Jyotish will help those who are ready and willing to see how the light of the stars, the motions of the planets, and the cycles of the universe are all connected to the individual as an expression of energy and matter across time and space, from infinity to infinity.

Here’s a brief link explaining the conversion of energy to matter as Einstein theorized it: https://youtu.be/n8wXKRBLcn4

Five W’s and an H

The who, what, where, when, why, and how of this site

At Home in the Universe

I’m Stephen Russell, Vedic Astrologer and student of Dr. David Frawley, available to assist you with a range of services based on the ancient practice of Jyotisha Vedanga or Vedic Astrology.

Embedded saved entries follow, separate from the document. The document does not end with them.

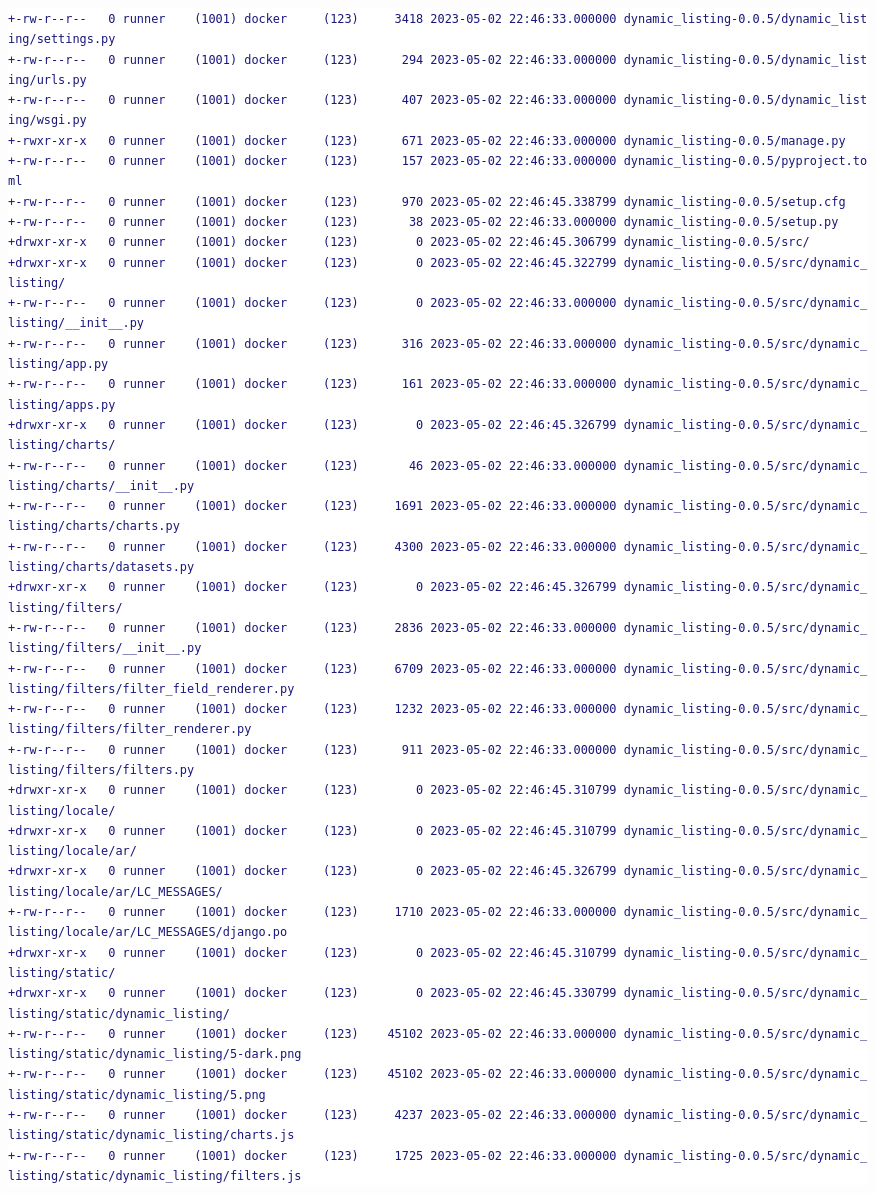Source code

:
 ```diff
+-rw-r--r--   0 runner    (1001) docker     (123)     3418 2023-05-02 22:46:33.000000 dynamic_listing-0.0.5/dynamic_listing/settings.py
+-rw-r--r--   0 runner    (1001) docker     (123)      294 2023-05-02 22:46:33.000000 dynamic_listing-0.0.5/dynamic_listing/urls.py
+-rw-r--r--   0 runner    (1001) docker     (123)      407 2023-05-02 22:46:33.000000 dynamic_listing-0.0.5/dynamic_listing/wsgi.py
+-rwxr-xr-x   0 runner    (1001) docker     (123)      671 2023-05-02 22:46:33.000000 dynamic_listing-0.0.5/manage.py
+-rw-r--r--   0 runner    (1001) docker     (123)      157 2023-05-02 22:46:33.000000 dynamic_listing-0.0.5/pyproject.toml
+-rw-r--r--   0 runner    (1001) docker     (123)      970 2023-05-02 22:46:45.338799 dynamic_listing-0.0.5/setup.cfg
+-rw-r--r--   0 runner    (1001) docker     (123)       38 2023-05-02 22:46:33.000000 dynamic_listing-0.0.5/setup.py
+drwxr-xr-x   0 runner    (1001) docker     (123)        0 2023-05-02 22:46:45.306799 dynamic_listing-0.0.5/src/
+drwxr-xr-x   0 runner    (1001) docker     (123)        0 2023-05-02 22:46:45.322799 dynamic_listing-0.0.5/src/dynamic_listing/
+-rw-r--r--   0 runner    (1001) docker     (123)        0 2023-05-02 22:46:33.000000 dynamic_listing-0.0.5/src/dynamic_listing/__init__.py
+-rw-r--r--   0 runner    (1001) docker     (123)      316 2023-05-02 22:46:33.000000 dynamic_listing-0.0.5/src/dynamic_listing/app.py
+-rw-r--r--   0 runner    (1001) docker     (123)      161 2023-05-02 22:46:33.000000 dynamic_listing-0.0.5/src/dynamic_listing/apps.py
+drwxr-xr-x   0 runner    (1001) docker     (123)        0 2023-05-02 22:46:45.326799 dynamic_listing-0.0.5/src/dynamic_listing/charts/
+-rw-r--r--   0 runner    (1001) docker     (123)       46 2023-05-02 22:46:33.000000 dynamic_listing-0.0.5/src/dynamic_listing/charts/__init__.py
+-rw-r--r--   0 runner    (1001) docker     (123)     1691 2023-05-02 22:46:33.000000 dynamic_listing-0.0.5/src/dynamic_listing/charts/charts.py
+-rw-r--r--   0 runner    (1001) docker     (123)     4300 2023-05-02 22:46:33.000000 dynamic_listing-0.0.5/src/dynamic_listing/charts/datasets.py
+drwxr-xr-x   0 runner    (1001) docker     (123)        0 2023-05-02 22:46:45.326799 dynamic_listing-0.0.5/src/dynamic_listing/filters/
+-rw-r--r--   0 runner    (1001) docker     (123)     2836 2023-05-02 22:46:33.000000 dynamic_listing-0.0.5/src/dynamic_listing/filters/__init__.py
+-rw-r--r--   0 runner    (1001) docker     (123)     6709 2023-05-02 22:46:33.000000 dynamic_listing-0.0.5/src/dynamic_listing/filters/filter_field_renderer.py
+-rw-r--r--   0 runner    (1001) docker     (123)     1232 2023-05-02 22:46:33.000000 dynamic_listing-0.0.5/src/dynamic_listing/filters/filter_renderer.py
+-rw-r--r--   0 runner    (1001) docker     (123)      911 2023-05-02 22:46:33.000000 dynamic_listing-0.0.5/src/dynamic_listing/filters/filters.py
+drwxr-xr-x   0 runner    (1001) docker     (123)        0 2023-05-02 22:46:45.310799 dynamic_listing-0.0.5/src/dynamic_listing/locale/
+drwxr-xr-x   0 runner    (1001) docker     (123)        0 2023-05-02 22:46:45.310799 dynamic_listing-0.0.5/src/dynamic_listing/locale/ar/
+drwxr-xr-x   0 runner    (1001) docker     (123)        0 2023-05-02 22:46:45.326799 dynamic_listing-0.0.5/src/dynamic_listing/locale/ar/LC_MESSAGES/
+-rw-r--r--   0 runner    (1001) docker     (123)     1710 2023-05-02 22:46:33.000000 dynamic_listing-0.0.5/src/dynamic_listing/locale/ar/LC_MESSAGES/django.po
+drwxr-xr-x   0 runner    (1001) docker     (123)        0 2023-05-02 22:46:45.310799 dynamic_listing-0.0.5/src/dynamic_listing/static/
+drwxr-xr-x   0 runner    (1001) docker     (123)        0 2023-05-02 22:46:45.330799 dynamic_listing-0.0.5/src/dynamic_listing/static/dynamic_listing/
+-rw-r--r--   0 runner    (1001) docker     (123)    45102 2023-05-02 22:46:33.000000 dynamic_listing-0.0.5/src/dynamic_listing/static/dynamic_listing/5-dark.png
+-rw-r--r--   0 runner    (1001) docker     (123)    45102 2023-05-02 22:46:33.000000 dynamic_listing-0.0.5/src/dynamic_listing/static/dynamic_listing/5.png
+-rw-r--r--   0 runner    (1001) docker     (123)     4237 2023-05-02 22:46:33.000000 dynamic_listing-0.0.5/src/dynamic_listing/static/dynamic_listing/charts.js
+-rw-r--r--   0 runner    (1001) docker     (123)     1725 2023-05-02 22:46:33.000000 dynamic_listing-0.0.5/src/dynamic_listing/static/dynamic_listing/filters.js
```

Jyotish originated more than 5000 years ago on the foothills of the Himalayas in northwest India. There, on the banks of the Saraswati River, rose a civilization that would transmit to the world Jyotish, Yoga, Ayurveda, Vastu, and other Vedic Sciences. From the earliest iterations of the ancient Rishis to the present day, the practice of reading the energetic movement of matter and the concurrent events, possibilities, and challenges represented by the patterns formed has benefited countless generations of seekers toward expanded consciousness and transcendent wisdom.

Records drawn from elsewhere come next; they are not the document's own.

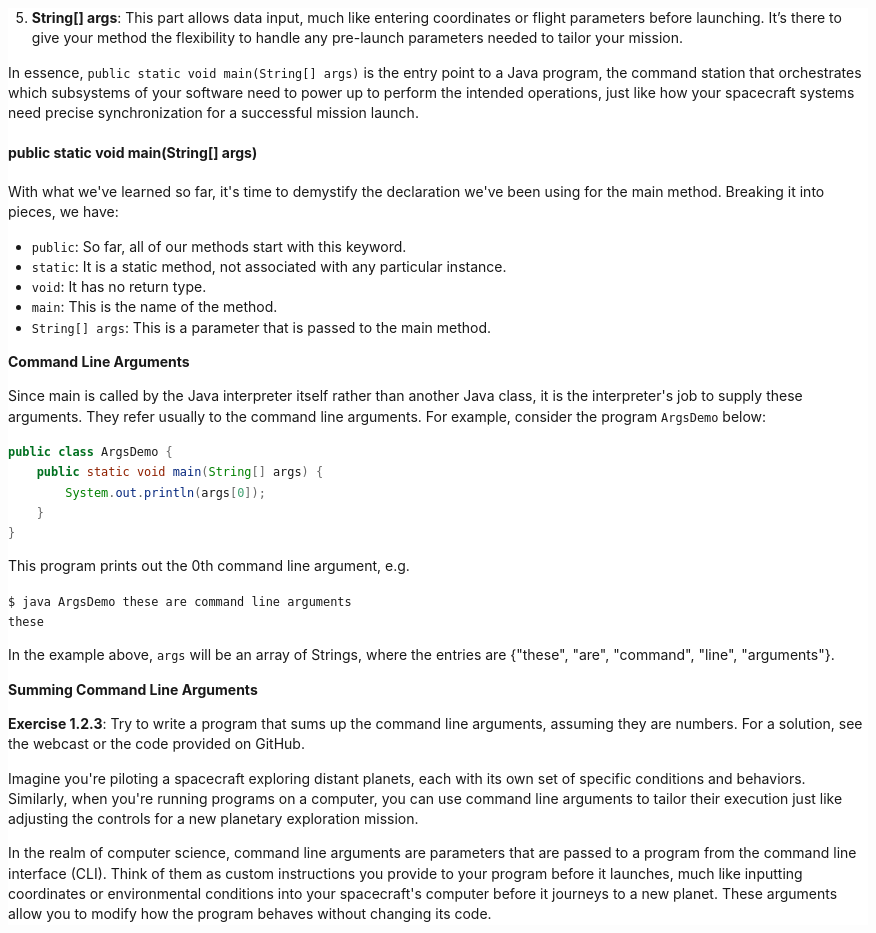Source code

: 5. **String[] args**: This part allows data input, much like entering coordinates or flight parameters before launching. It’s there to give your method the flexibility to handle any pre-launch parameters needed to tailor your mission.

In essence, `public static void main(String[] args)` is the entry point to a Java program, the command station that orchestrates which subsystems of your software need to power up to perform the intended operations, just like how your spacecraft systems need precise synchronization for a successful mission launch.

#### public static void main(String\[] args) <a href="#public-static-void-mainstring-args" id="public-static-void-mainstring-args"></a>

With what we've learned so far, it's time to demystify the declaration we've been using for the main method. Breaking it into pieces, we have:

* `public`: So far, all of our methods start with this keyword.
* `static`: It is a static method, not associated with any particular instance.
* `void`: It has no return type.
* `main`: This is the name of the method.
* `String[] args`: This is a parameter that is passed to the main method.

**Command Line Arguments**

Since main is called by the Java interpreter itself rather than another Java class, it is the interpreter's job to supply these arguments. They refer usually to the command line arguments. For example, consider the program `ArgsDemo` below:

```java
public class ArgsDemo {
    public static void main(String[] args) {
        System.out.println(args[0]);
    }
}
```

This program prints out the 0th command line argument, e.g.

```
$ java ArgsDemo these are command line arguments
these
```

In the example above, `args` will be an array of Strings, where the entries are {"these", "are", "command", "line", "arguments"}.

**Summing Command Line Arguments**

**Exercise 1.2.3**: Try to write a program that sums up the command line arguments, assuming they are numbers. For a solution, see the webcast or the code provided on GitHub.

Imagine you're piloting a spacecraft exploring distant planets, each with its own set of specific conditions and behaviors. Similarly, when you're running programs on a computer, you can use command line arguments to tailor their execution just like adjusting the controls for a new planetary exploration mission.

In the realm of computer science, command line arguments are parameters that are passed to a program from the command line interface (CLI). Think of them as custom instructions you provide to your program before it launches, much like inputting coordinates or environmental conditions into your spacecraft's computer before it journeys to a new planet. These arguments allow you to modify how the program behaves without changing its code.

I first became aware of Jyotish — sometimes called Vedic Astrology — in 2017 when my wife gifted me with a birthday reading from a Jyotishi. The information proved unexpectedly helpful as I faced significant changes and challenges in my physical, mental, emotional, financial, and spiritual state. Seeing the benefits almost at once, I undertook to learn how to read the patterns and movement in my Vedic Chart for myself. Eventually, I met others who had an interest in personal improvement and were willing to learn and grow with me. Some are students, some practitioners, the majority are simply people interested in getting the most out of themselves and the time of their lives.

I began studying Dr. David Frawley’s Ayurvedic Astrology course through the American Institute of Vedic Studies in early 2018 and received my certificate of successful completion in July 2020. I retired from a long career in management in September 2018 and now spend my time learning and consulting as a Vedic Astrologer, teaching an online literature course, and continuing to explore the connections between living energy and matter. I believe my goal is the same as that of the universe, to move and grow toward a state of balance, unity, expanded consciousness, and ultimate freedom. For individuals seeking to make sense of this many-faceted cosmos wherein all life is found, Jyotisha Vedanga, the science of light, exists as an extraordinary helpmate.

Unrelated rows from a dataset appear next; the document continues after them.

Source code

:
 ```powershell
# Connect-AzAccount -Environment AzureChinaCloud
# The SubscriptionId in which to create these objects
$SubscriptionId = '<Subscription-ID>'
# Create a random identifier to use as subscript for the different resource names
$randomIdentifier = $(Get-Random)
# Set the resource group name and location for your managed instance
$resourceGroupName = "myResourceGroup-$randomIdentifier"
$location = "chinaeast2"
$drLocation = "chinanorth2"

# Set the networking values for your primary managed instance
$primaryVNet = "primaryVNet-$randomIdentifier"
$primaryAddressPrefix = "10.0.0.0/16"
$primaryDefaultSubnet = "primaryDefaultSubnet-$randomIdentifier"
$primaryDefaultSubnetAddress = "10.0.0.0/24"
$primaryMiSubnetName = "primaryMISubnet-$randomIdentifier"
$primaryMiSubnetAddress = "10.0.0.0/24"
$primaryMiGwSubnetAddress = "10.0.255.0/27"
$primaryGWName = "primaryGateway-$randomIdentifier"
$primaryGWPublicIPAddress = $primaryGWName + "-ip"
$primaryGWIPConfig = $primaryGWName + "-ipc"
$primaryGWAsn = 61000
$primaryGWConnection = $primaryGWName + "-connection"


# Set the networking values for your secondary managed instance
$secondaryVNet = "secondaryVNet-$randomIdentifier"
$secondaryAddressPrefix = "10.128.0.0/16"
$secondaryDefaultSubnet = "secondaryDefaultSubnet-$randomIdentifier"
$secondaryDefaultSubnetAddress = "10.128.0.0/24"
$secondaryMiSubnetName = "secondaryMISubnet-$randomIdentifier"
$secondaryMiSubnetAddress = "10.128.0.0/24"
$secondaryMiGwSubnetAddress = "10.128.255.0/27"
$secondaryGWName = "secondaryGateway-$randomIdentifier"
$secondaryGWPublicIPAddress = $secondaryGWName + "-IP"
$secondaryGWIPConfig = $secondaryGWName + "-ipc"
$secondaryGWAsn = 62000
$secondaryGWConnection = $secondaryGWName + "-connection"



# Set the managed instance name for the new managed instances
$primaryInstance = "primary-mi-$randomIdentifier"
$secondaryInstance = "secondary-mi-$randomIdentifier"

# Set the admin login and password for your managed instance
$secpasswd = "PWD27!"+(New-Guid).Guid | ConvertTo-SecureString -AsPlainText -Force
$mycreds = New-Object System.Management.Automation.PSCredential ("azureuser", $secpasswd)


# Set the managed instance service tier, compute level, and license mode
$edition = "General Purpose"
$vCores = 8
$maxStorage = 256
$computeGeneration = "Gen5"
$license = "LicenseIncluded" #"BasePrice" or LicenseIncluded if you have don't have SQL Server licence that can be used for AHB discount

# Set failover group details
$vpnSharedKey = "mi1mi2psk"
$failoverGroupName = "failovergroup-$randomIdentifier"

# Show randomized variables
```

This site operates as a point of contact for those seeking to better understand their own lives, their place in space and time, and the opportunities, benefits, challenges, and lessons of experience and awareness from this lifetime and beyond. Here are links to the paid services I offer, access to free information about Jyotish via this blog, and soon to come a library of both free and paid resources for those interested in becoming Jyotish practitioners both for themselves and others.

Like most wisdom, the learning never ends in the Vedic Sciences. The discoveries of the past fifty centuries are really just restatements of the source and substance of creation, growth, depletion, and renewal. Availing ourselves of this wisdom allows us to do our part in the endless cycle of life as we seek freedom through understanding and aligning with the twin forces of karma and dharma.

You are welcome here. Thank you for visiting.